* WORK TASK *
Give again, exactly and without pictures, the lines running from the line with "tilt_deg: +3.9" to the end of the records below.

Images with lens parameters

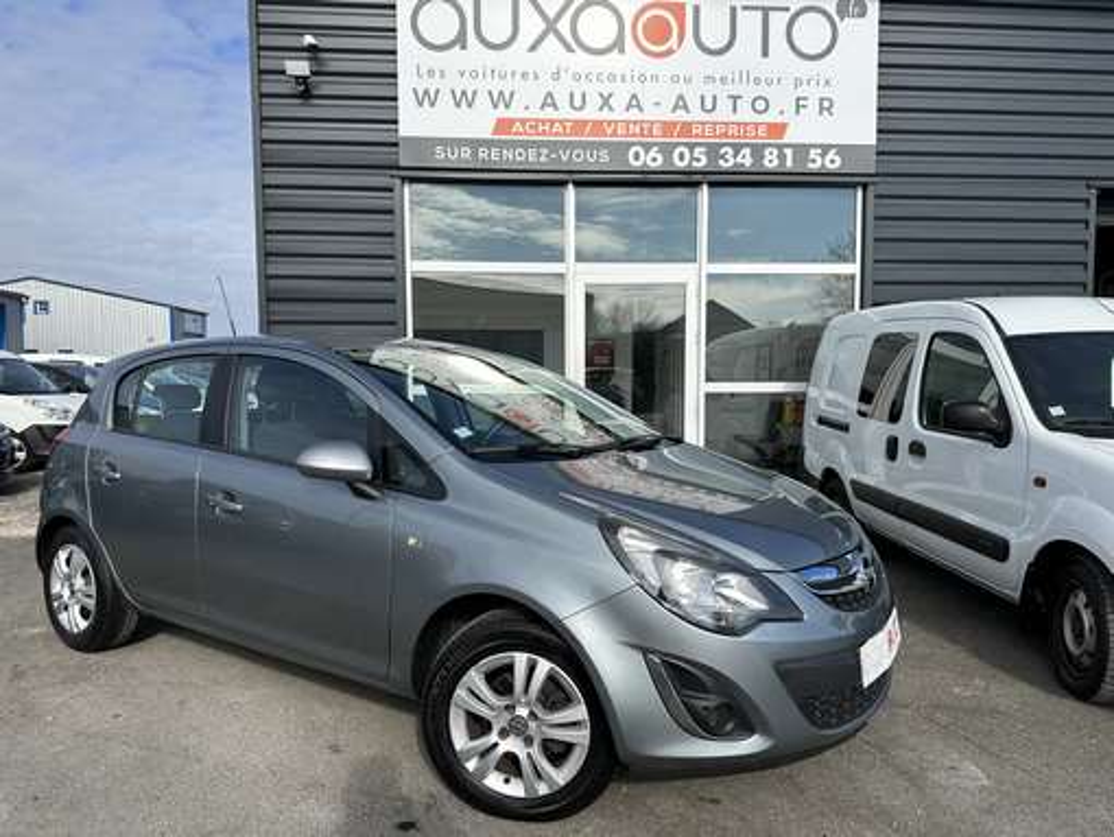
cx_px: 557
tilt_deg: -4.6
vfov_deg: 56.9
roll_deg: +0.4
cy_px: 418
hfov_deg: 71.6
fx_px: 773
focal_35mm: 24
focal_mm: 6.86
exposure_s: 1/4348
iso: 80
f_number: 1.78
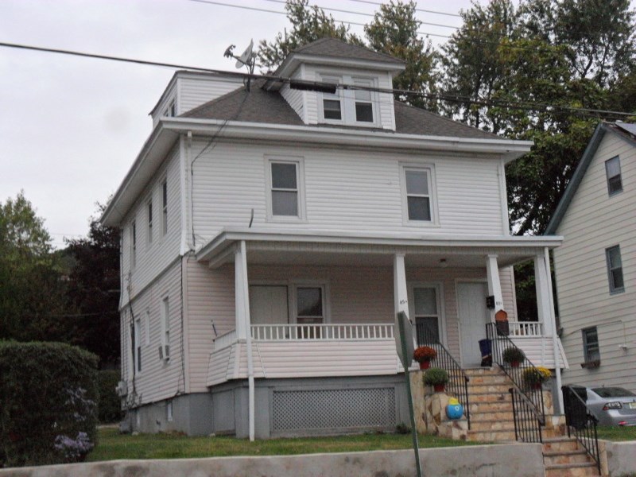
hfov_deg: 36.8
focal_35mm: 52
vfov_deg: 28.0
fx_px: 955
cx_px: 318
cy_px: 238
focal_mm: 9.3
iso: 400
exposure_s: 1/20
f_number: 5
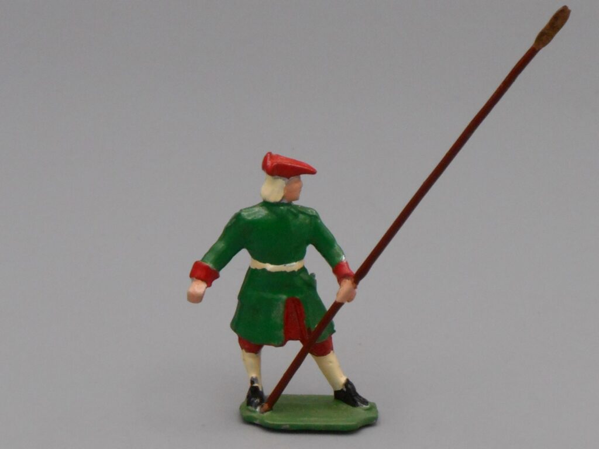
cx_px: 300
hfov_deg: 16.3
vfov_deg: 12.2
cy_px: 224
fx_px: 2094
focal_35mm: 121
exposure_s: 1/250
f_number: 5.4
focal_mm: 21.5
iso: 280
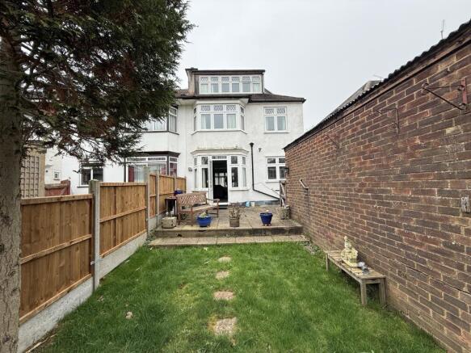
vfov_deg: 85.7
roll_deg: +2.1
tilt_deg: +3.9
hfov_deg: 102.1
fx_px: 190
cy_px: 176
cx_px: 236
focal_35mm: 14
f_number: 2.2
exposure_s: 1/490
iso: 50
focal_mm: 2.22
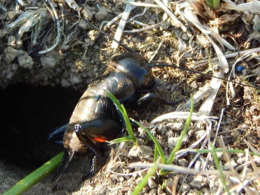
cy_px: 96
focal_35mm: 323
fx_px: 2426
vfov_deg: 4.6
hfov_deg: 6.1
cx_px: 126
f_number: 5.7
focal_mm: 50.1
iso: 125
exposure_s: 1/100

* ANSWER FOR THE TASK *
tilt_deg: +3.9
hfov_deg: 102.1
fx_px: 190
cy_px: 176
cx_px: 236
focal_35mm: 14
f_number: 2.2
exposure_s: 1/490
iso: 50
focal_mm: 2.22
cy_px: 96
focal_35mm: 323
fx_px: 2426
vfov_deg: 4.6
hfov_deg: 6.1
cx_px: 126
f_number: 5.7
focal_mm: 50.1
iso: 125
exposure_s: 1/100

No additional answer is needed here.